Sarah Wood
Helen Oyeyemi
Issue #39
About Place
By Soumeya Bendimerad
Published: March 1st, 2009 | 9:55am
In Helen Oyeyemi’s novels, a sense of place is never completely secure. One can enter a house in London, for example, and leave by the back door to Lagos, Nigeria. A character can fly across continents and show up at the door, without having ever boarded a plane. Not restricted to the earthly realm, spirits wander between worlds and even between bodies.
No stranger to distances herself, Oyeyemi moved from Nigeria to London at the age of four, and wasted no time getting to work — she published her first novel, The Icarus Girl, before her 19th birthday.
Oyeyemi wrote that “there’s an age beyond which it is impossible to lift a child from the pervading marinade of an original country, pat them down with a paper napkin, and then deep-fry them in another country, another language like hot oil scalding the first language.” Nevertheless, Oyeyemi’s distinctively rich, arresting, and nearly reckless use of language seems to come not from the perfection of the English language but the crunchy, deep-fried awareness of it as a unique tool to be used to draw out worlds and places which appear normal but hide bizarreness in plain sight.
Drawing on Nigerian mythology and religion, The Icarus Girl is a spooky tale of a lonely and peculiar little girl named Jess whose friendship with another girl, TillyTilly, equally strange but much unlike herself, spirals out of control. What begins as a godsend friendship for a depressed child turns into a nightmare when TillyTilly proves to be unlike any other child, drawing Jess away from her family and friends across the lines of the spirit world.
The many accolades, prizes, and smashing reviews that Oyeyemi received for her debut didn’t slow her down, quite the opposite, in fact: she switched gears to Cuba for her second novel, The Opposite House, delving into the richness of the religion of Santeria, while continuing to explore femininity, friendship, and cultural identity with three females whose lives are tied to one another. She also wrote two plays and began her third novel, White is for Witching, due out in June from Random House. Not bad for a young woman just shy of her 23rd birthday.

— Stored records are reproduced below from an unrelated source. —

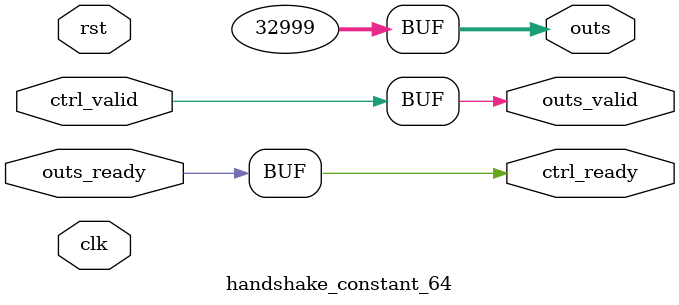
<source format=v>
`timescale 1ns / 1ps
module handshake_constant_64 #(
  parameter DATA_WIDTH = 32  // Default set to 32 bits
) (
  input                       clk,
  input                       rst,
  // Input Channel
  input                       ctrl_valid,
  output                      ctrl_ready,
  // Output Channel
  output [DATA_WIDTH - 1 : 0] outs,
  output                      outs_valid,
  input                       outs_ready
);
  assign outs       = 17'b01000000011100111;
  assign outs_valid = ctrl_valid;
  assign ctrl_ready = outs_ready;

endmodule

</source>
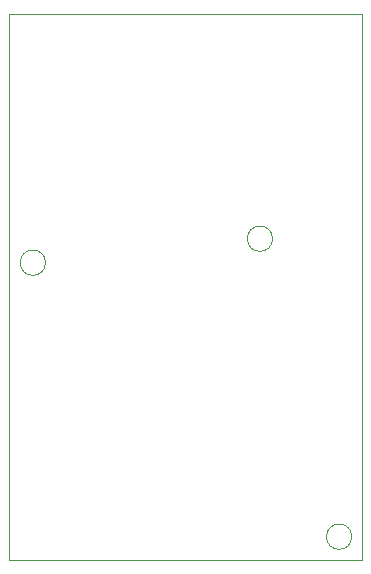
<source format=gbr>
%TF.GenerationSoftware,KiCad,Pcbnew,8.0.4*%
%TF.CreationDate,2025-04-14T17:42:23-04:00*%
%TF.ProjectId,Daisy_Board_Stepper,44616973-795f-4426-9f61-72645f537465,rev?*%
%TF.SameCoordinates,Original*%
%TF.FileFunction,Profile,NP*%
%FSLAX46Y46*%
G04 Gerber Fmt 4.6, Leading zero omitted, Abs format (unit mm)*
G04 Created by KiCad (PCBNEW 8.0.4) date 2025-04-14 17:42:23*
%MOMM*%
%LPD*%
G01*
G04 APERTURE LIST*
%TA.AperFunction,Profile*%
%ADD10C,0.100000*%
%TD*%
G04 APERTURE END LIST*
D10*
X106298418Y-98559750D02*
G75*
G02*
X104158418Y-98559750I-1070000J0D01*
G01*
X104158418Y-98559750D02*
G75*
G02*
X106298418Y-98559750I1070000J0D01*
G01*
X80372000Y-75361800D02*
G75*
G02*
X78232000Y-75361800I-1070000J0D01*
G01*
X78232000Y-75361800D02*
G75*
G02*
X80372000Y-75361800I1070000J0D01*
G01*
X99597600Y-73329800D02*
G75*
G02*
X97457600Y-73329800I-1070000J0D01*
G01*
X97457600Y-73329800D02*
G75*
G02*
X99597600Y-73329800I1070000J0D01*
G01*
X77317600Y-54330600D02*
X107162600Y-54330600D01*
X107162600Y-100507800D01*
X77317600Y-100507800D01*
X77317600Y-54330600D01*
M02*

</source>
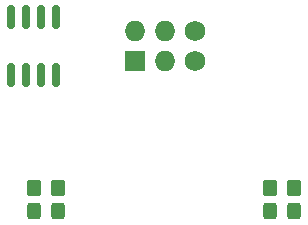
<source format=gbr>
%TF.GenerationSoftware,KiCad,Pcbnew,(6.0.4)*%
%TF.CreationDate,2022-04-09T23:43:22+02:00*%
%TF.ProjectId,cloud,636c6f75-642e-46b6-9963-61645f706362,rev?*%
%TF.SameCoordinates,Original*%
%TF.FileFunction,Soldermask,Bot*%
%TF.FilePolarity,Negative*%
%FSLAX46Y46*%
G04 Gerber Fmt 4.6, Leading zero omitted, Abs format (unit mm)*
G04 Created by KiCad (PCBNEW (6.0.4)) date 2022-04-09 23:43:22*
%MOMM*%
%LPD*%
G01*
G04 APERTURE LIST*
G04 Aperture macros list*
%AMRoundRect*
0 Rectangle with rounded corners*
0 $1 Rounding radius*
0 $2 $3 $4 $5 $6 $7 $8 $9 X,Y pos of 4 corners*
0 Add a 4 corners polygon primitive as box body*
4,1,4,$2,$3,$4,$5,$6,$7,$8,$9,$2,$3,0*
0 Add four circle primitives for the rounded corners*
1,1,$1+$1,$2,$3*
1,1,$1+$1,$4,$5*
1,1,$1+$1,$6,$7*
1,1,$1+$1,$8,$9*
0 Add four rect primitives between the rounded corners*
20,1,$1+$1,$2,$3,$4,$5,0*
20,1,$1+$1,$4,$5,$6,$7,0*
20,1,$1+$1,$6,$7,$8,$9,0*
20,1,$1+$1,$8,$9,$2,$3,0*%
G04 Aperture macros list end*
%ADD10O,1.727200X1.727200*%
%ADD11R,1.727200X1.727200*%
%ADD12C,1.727200*%
%ADD13RoundRect,0.250000X-0.350000X-0.450000X0.350000X-0.450000X0.350000X0.450000X-0.350000X0.450000X0*%
%ADD14RoundRect,0.250000X0.325000X0.450000X-0.325000X0.450000X-0.325000X-0.450000X0.325000X-0.450000X0*%
%ADD15RoundRect,0.250000X0.350000X0.450000X-0.350000X0.450000X-0.350000X-0.450000X0.350000X-0.450000X0*%
%ADD16RoundRect,0.250000X-0.325000X-0.450000X0.325000X-0.450000X0.325000X0.450000X-0.325000X0.450000X0*%
%ADD17RoundRect,0.150000X0.150000X-0.825000X0.150000X0.825000X-0.150000X0.825000X-0.150000X-0.825000X0*%
G04 APERTURE END LIST*
D10*
%TO.C,X1*%
X-2480000Y1250000D03*
D11*
X-2480000Y-1290000D03*
D10*
X60000Y1250000D03*
X60000Y-1290000D03*
D12*
X2600000Y1250000D03*
X2600000Y-1290000D03*
%TD*%
D13*
%TO.C,R2*%
X-11000000Y-12000000D03*
X-9000000Y-12000000D03*
%TD*%
D14*
%TO.C,D1*%
X11025000Y-14000000D03*
X8975000Y-14000000D03*
%TD*%
D15*
%TO.C,R1*%
X11000000Y-12000000D03*
X9000000Y-12000000D03*
%TD*%
D16*
%TO.C,D2*%
X-11025000Y-14000000D03*
X-8975000Y-14000000D03*
%TD*%
D17*
%TO.C,U1*%
X-9144000Y-2475000D03*
X-10414000Y-2475000D03*
X-11684000Y-2475000D03*
X-12954000Y-2475000D03*
X-12954000Y2475000D03*
X-11684000Y2475000D03*
X-10414000Y2475000D03*
X-9144000Y2475000D03*
%TD*%
M02*

</source>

Furthering the idea that a sense of place is at best a location for flux, White is for Witching centers around an old house in Dover, England that doesn’t take lightly to visitors when its inhabitants, bereft over a loss, decide to turn the old family home into a bed-and-breakfast. If that sounds unlikely, consider what Jess’s father tells her at the end of The Icarus Girl: “Believe in curses, believe in miracles, believe, believe, believe in these things even if you don’t see them happen.”